[Input data Boundary: Start]

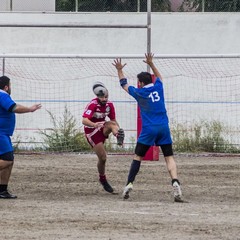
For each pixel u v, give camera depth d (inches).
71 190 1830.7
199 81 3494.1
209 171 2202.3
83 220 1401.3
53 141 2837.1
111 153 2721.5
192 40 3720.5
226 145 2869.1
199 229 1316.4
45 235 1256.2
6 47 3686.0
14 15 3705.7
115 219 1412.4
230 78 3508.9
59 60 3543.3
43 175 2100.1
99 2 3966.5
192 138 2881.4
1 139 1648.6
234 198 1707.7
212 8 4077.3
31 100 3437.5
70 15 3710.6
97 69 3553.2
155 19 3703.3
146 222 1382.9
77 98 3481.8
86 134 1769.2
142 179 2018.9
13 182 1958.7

[Input data Boundary: End]
[Input data Boundary: Start]

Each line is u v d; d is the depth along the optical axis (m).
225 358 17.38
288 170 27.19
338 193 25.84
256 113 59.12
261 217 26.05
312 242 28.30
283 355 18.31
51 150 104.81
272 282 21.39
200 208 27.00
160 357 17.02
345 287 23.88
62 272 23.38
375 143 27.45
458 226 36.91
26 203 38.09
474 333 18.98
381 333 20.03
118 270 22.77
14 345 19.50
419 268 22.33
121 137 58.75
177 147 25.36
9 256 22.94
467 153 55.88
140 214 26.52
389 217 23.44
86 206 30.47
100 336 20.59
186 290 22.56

[Input data Boundary: End]
[Input data Boundary: Start]

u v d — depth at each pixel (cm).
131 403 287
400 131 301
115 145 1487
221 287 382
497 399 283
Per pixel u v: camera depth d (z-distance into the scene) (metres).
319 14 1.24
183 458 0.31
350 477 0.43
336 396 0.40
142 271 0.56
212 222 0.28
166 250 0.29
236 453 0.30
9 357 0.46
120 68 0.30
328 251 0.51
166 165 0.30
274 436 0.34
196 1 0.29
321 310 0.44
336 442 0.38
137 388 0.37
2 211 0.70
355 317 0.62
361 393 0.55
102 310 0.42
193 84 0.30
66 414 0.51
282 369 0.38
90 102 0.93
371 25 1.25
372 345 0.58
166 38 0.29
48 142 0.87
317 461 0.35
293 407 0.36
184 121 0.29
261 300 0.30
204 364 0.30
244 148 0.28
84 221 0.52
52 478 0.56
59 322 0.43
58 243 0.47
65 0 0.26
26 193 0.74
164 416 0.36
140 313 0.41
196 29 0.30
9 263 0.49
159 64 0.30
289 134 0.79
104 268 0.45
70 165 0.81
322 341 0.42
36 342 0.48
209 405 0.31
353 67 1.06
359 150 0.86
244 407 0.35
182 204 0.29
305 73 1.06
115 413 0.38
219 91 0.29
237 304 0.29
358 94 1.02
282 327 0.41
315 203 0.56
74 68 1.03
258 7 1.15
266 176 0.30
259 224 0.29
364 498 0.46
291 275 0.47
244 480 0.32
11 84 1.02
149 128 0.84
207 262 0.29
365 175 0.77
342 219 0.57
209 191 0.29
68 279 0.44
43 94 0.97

[Input data Boundary: End]

#### Problem statement:
Go through the data above and copy each line that holds the word "pixel".

#### Exercise result:
For each pixel u v, give camera depth d (inches).
u v d — depth at each pixel (cm).
Per pixel u v: camera depth d (z-distance into the scene) (metres).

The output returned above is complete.